The scientific community is in an uproar over the way this young scientist chose to exercise his own ethical moral judgment. Many fear that if He is not publicly sanctioned and reprimanded for ignoring the ethical moral standards set in place, to protect the scientific community and the general population alike, it will lead to further “self-justification” for future scientific experiments. Critics cite a recent example of the dangers of this type of “self-justified” mentality as a small group of scientists decided to resurrect the “horsepox” virus, without regards for the necessary red tape required to ensure compliance for the purpose of a safe and practical outcome.

DNA String

There is still so much unexplored gray area, in the study of human genetics, that there is no way to predict the affects of even minor alterations in human code.

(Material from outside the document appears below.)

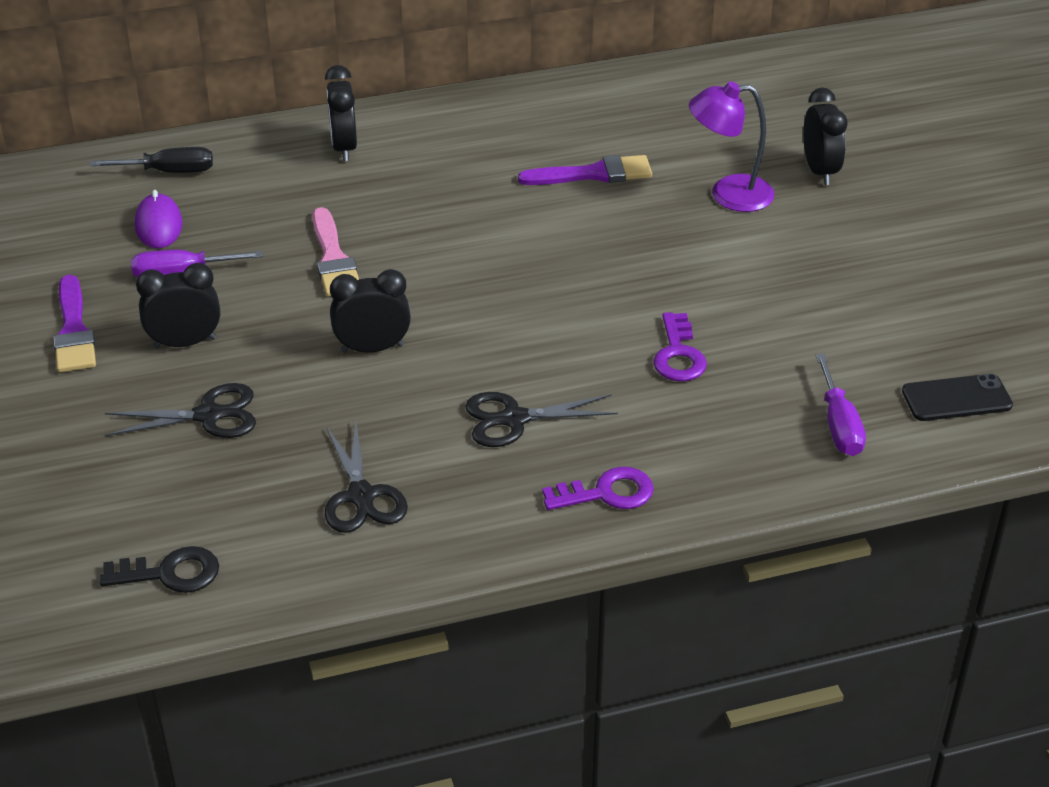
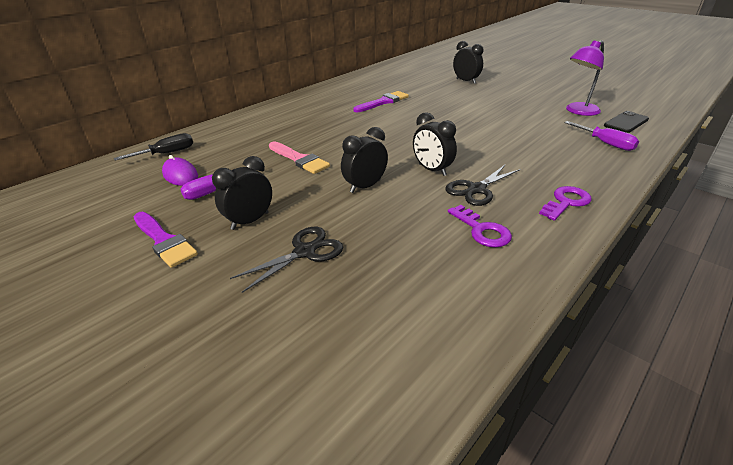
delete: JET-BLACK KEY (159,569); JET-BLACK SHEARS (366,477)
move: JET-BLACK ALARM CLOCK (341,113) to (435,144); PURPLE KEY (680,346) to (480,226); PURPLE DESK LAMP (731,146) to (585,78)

Experts have warned that a lack of oversight in conducting these types of trials, could have adverse, unpredictable, and irreversible affects that could be carried on for generations. Moral and ethical standards, alone, are there to keep us moving slowly, cautiously, and precisely so as to prevent a catastrophe.

Good Intent or Irresponsible?

Although He may have had good intent, several reports cite his efforts as being “amateur,” and “irresponsible“. His reports were not peer reviewed. His consent forms were not up to standard and read more like business contracts that would allow him the rights to marketing materials using the images of Nana and Lulu. Apparently, he did not do a very thorough job. Over all, experts seem to think that He’s work was pretty careless and set a bad example for his peers.